• **REQUIREMENT**:
Pull every line with the word "worn" out of the entries below.

### RECORDS ###

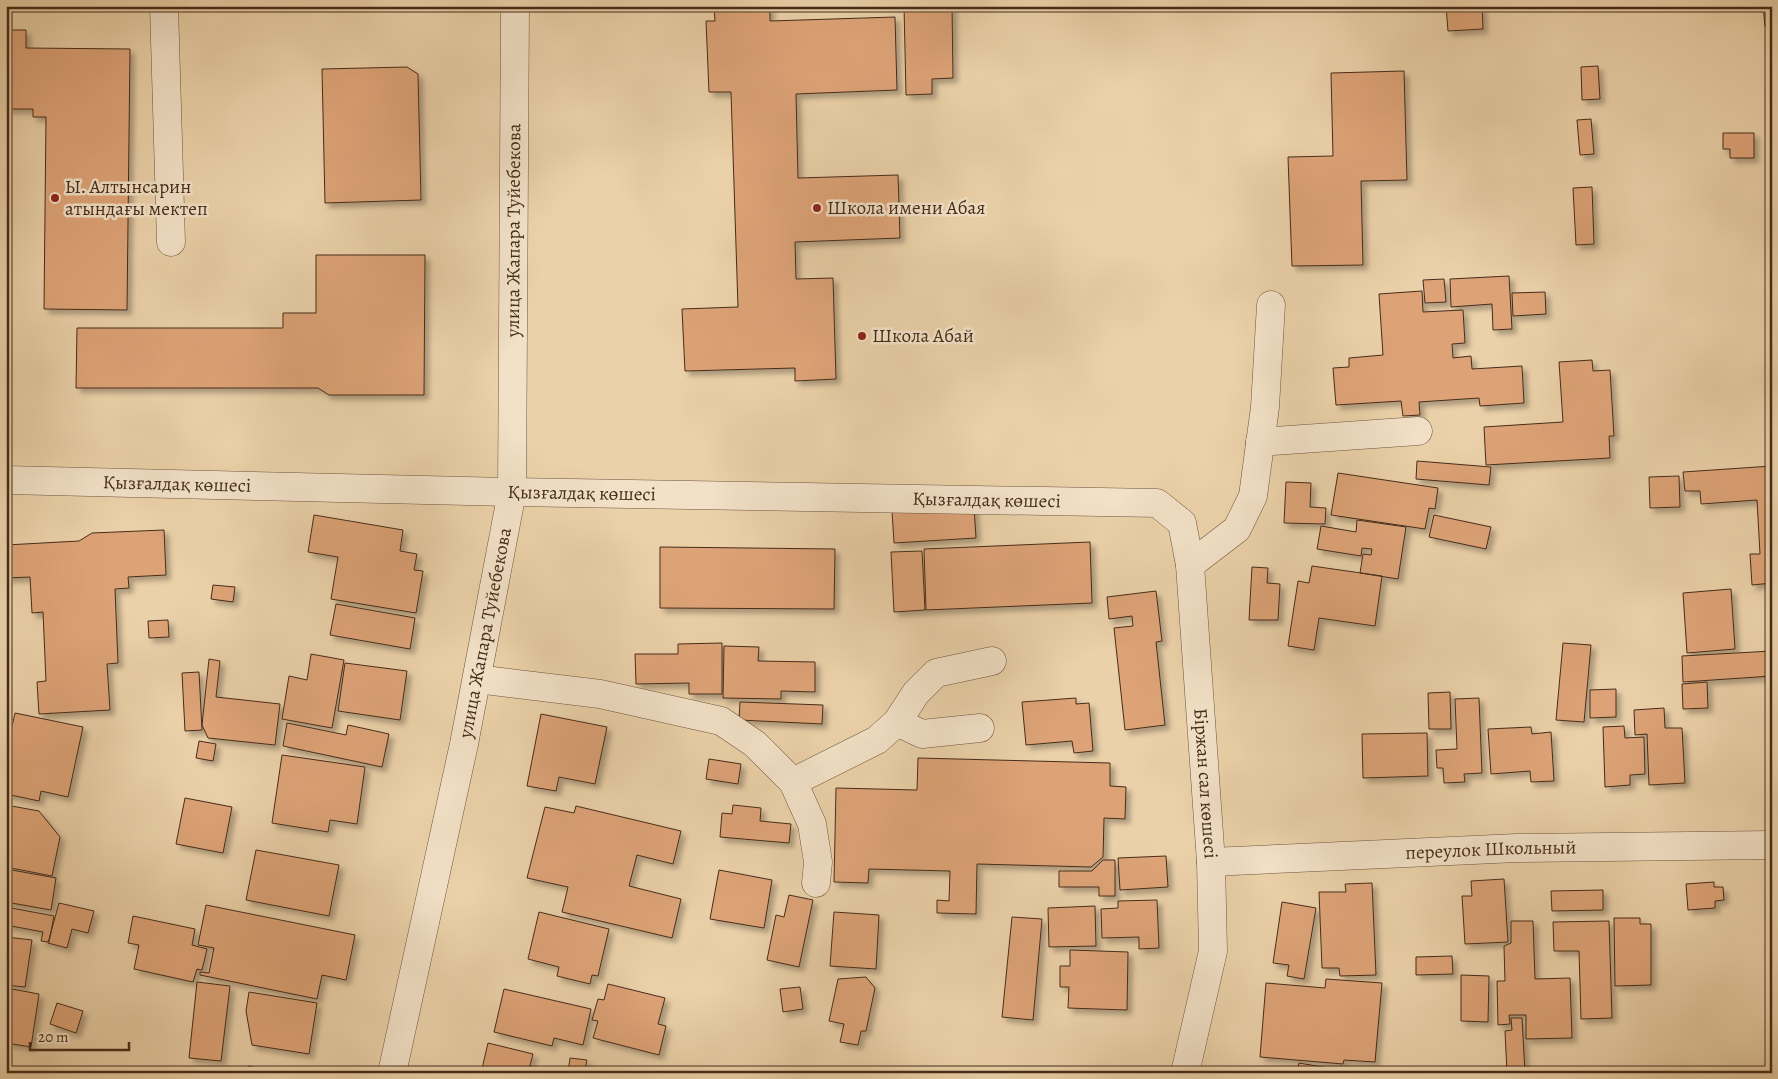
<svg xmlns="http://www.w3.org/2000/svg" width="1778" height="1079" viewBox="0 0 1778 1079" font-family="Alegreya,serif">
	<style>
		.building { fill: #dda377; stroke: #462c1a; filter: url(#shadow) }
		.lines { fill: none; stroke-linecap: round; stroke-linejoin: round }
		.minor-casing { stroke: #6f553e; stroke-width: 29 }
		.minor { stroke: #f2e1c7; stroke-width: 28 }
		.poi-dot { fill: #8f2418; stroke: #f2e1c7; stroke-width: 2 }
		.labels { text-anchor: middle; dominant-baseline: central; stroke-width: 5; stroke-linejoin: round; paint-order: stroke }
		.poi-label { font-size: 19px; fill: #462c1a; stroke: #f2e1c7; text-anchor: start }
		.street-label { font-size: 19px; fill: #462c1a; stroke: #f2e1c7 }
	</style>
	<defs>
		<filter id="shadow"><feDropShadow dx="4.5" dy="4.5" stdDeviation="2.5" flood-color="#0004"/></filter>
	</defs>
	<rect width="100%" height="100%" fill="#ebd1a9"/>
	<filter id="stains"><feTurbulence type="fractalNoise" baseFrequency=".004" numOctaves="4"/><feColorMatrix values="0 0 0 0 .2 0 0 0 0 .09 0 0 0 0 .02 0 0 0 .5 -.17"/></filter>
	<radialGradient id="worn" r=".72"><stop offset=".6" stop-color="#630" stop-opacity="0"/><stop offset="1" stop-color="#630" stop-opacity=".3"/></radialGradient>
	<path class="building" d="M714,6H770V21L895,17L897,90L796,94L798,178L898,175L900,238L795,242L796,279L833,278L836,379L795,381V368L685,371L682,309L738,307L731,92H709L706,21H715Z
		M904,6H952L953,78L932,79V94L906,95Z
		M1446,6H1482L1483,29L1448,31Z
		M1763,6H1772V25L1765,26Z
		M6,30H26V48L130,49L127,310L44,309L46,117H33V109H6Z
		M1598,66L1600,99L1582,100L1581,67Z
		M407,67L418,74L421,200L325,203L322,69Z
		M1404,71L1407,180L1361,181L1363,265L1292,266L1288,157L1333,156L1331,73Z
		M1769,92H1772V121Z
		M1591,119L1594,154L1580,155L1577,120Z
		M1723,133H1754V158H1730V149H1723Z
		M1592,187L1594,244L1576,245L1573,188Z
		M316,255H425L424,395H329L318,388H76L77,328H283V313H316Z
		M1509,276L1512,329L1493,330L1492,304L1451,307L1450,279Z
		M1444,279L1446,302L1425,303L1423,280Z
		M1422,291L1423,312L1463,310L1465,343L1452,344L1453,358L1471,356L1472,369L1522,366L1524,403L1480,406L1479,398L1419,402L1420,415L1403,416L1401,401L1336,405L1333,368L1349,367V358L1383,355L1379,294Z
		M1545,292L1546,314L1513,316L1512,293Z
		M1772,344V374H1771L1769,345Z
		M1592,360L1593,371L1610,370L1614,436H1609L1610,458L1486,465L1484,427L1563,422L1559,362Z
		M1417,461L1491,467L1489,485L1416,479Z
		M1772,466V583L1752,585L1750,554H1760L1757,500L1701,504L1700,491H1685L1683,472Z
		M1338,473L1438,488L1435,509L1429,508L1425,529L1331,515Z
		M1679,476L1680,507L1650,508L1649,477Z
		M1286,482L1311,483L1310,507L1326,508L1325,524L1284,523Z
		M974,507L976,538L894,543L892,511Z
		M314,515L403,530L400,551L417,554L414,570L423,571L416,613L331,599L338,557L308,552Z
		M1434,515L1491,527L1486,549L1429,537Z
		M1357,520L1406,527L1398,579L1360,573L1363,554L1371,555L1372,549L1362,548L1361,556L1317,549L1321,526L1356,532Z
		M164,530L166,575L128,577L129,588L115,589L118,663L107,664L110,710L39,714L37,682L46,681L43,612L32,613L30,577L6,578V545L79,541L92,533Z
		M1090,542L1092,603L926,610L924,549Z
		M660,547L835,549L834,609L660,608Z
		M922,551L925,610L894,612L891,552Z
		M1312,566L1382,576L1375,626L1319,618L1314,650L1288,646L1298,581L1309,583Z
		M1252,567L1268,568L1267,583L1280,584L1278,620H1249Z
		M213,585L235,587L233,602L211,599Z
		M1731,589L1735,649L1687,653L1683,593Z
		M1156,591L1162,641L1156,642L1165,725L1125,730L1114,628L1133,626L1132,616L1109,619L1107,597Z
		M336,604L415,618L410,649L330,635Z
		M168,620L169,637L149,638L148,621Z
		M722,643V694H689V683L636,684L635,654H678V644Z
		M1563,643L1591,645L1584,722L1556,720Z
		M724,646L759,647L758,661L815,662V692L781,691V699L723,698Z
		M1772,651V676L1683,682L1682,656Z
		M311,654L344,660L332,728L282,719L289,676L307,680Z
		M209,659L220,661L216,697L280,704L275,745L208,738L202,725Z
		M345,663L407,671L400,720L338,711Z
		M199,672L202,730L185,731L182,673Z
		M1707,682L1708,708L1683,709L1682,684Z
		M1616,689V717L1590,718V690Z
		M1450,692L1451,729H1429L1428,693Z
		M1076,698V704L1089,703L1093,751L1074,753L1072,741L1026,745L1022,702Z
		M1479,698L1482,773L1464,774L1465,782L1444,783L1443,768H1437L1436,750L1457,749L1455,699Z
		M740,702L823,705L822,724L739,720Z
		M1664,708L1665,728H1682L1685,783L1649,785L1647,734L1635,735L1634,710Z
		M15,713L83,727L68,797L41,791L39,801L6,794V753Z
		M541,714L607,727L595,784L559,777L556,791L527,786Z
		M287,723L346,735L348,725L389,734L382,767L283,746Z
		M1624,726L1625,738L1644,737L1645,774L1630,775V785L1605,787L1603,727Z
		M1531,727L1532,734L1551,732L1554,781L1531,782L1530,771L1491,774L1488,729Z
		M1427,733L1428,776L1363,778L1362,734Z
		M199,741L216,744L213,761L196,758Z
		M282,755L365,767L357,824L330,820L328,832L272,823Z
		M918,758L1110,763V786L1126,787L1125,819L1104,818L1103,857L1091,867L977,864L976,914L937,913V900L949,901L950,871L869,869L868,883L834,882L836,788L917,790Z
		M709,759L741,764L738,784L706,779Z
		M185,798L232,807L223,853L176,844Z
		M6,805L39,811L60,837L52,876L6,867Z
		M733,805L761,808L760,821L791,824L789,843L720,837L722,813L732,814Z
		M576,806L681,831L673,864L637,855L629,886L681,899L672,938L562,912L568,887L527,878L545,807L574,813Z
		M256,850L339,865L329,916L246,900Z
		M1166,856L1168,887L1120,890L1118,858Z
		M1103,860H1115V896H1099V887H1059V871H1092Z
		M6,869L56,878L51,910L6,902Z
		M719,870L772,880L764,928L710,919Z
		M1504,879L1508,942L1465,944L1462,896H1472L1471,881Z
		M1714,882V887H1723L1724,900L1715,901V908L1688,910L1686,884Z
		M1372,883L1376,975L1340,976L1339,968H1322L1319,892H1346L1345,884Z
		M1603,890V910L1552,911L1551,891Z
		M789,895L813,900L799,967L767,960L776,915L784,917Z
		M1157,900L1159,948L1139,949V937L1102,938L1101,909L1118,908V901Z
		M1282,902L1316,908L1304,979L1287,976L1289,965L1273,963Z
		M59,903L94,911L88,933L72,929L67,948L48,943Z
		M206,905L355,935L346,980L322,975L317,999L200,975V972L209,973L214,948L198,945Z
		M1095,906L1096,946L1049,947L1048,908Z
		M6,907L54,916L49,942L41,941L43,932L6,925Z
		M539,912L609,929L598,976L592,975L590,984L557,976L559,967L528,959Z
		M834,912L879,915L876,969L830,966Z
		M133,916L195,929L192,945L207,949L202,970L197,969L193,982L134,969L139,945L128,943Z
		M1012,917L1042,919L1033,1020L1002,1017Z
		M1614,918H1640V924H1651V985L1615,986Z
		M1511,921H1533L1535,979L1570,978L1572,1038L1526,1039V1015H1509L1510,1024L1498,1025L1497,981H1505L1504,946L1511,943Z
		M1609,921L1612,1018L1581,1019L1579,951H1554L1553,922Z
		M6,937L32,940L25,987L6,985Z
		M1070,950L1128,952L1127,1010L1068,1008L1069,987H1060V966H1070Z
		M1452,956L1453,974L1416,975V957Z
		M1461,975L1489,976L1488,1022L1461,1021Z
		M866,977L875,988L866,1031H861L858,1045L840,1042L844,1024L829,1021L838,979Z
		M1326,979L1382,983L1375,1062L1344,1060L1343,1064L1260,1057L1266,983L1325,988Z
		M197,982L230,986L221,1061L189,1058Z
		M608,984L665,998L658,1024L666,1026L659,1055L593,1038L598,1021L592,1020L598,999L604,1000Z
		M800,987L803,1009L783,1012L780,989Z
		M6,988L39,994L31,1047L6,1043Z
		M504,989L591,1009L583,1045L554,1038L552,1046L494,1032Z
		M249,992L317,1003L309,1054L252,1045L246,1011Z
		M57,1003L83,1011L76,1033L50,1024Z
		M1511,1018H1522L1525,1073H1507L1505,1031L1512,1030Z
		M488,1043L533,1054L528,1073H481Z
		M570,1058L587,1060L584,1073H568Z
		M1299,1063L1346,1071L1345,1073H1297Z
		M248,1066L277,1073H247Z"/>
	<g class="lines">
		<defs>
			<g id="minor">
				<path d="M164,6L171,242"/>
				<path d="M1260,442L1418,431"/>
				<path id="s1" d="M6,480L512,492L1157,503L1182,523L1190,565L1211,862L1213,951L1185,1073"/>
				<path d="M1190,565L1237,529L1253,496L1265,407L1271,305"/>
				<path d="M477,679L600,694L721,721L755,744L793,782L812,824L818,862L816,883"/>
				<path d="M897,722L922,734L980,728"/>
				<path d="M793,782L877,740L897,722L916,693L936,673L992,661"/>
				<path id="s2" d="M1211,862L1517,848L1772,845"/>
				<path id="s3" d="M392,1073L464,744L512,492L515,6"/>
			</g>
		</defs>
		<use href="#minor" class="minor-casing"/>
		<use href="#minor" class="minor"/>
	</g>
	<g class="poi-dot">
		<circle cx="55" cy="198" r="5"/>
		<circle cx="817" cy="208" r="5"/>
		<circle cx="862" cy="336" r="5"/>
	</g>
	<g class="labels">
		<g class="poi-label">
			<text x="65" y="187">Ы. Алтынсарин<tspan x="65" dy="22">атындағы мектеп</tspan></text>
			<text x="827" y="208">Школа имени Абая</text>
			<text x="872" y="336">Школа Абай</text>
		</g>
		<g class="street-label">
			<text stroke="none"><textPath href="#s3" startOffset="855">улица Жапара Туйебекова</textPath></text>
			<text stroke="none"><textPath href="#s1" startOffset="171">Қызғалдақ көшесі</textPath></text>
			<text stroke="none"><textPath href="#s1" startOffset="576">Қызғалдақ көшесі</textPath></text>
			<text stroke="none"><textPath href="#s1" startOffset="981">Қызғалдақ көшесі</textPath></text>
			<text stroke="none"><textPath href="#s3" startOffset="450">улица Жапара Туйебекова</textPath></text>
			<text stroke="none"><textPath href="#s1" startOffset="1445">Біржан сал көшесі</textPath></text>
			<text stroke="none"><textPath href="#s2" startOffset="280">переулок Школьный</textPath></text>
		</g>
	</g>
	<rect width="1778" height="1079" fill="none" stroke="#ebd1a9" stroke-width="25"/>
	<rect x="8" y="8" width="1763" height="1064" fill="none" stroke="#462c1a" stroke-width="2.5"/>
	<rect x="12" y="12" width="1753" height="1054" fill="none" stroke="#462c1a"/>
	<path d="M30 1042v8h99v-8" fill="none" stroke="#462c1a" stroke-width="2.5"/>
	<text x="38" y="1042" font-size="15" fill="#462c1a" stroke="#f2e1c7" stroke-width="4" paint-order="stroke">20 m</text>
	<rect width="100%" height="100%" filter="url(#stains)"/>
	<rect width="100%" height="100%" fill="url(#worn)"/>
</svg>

###

• **SOLUTION TO THE EXERCISE**:
	<radialGradient id="worn" r=".72"><stop offset=".6" stop-color="#630" stop-opacity="0"/><stop offset="1" stop-color="#630" stop-opacity=".3"/></radialGradient>
	<rect width="100%" height="100%" fill="url(#worn)"/>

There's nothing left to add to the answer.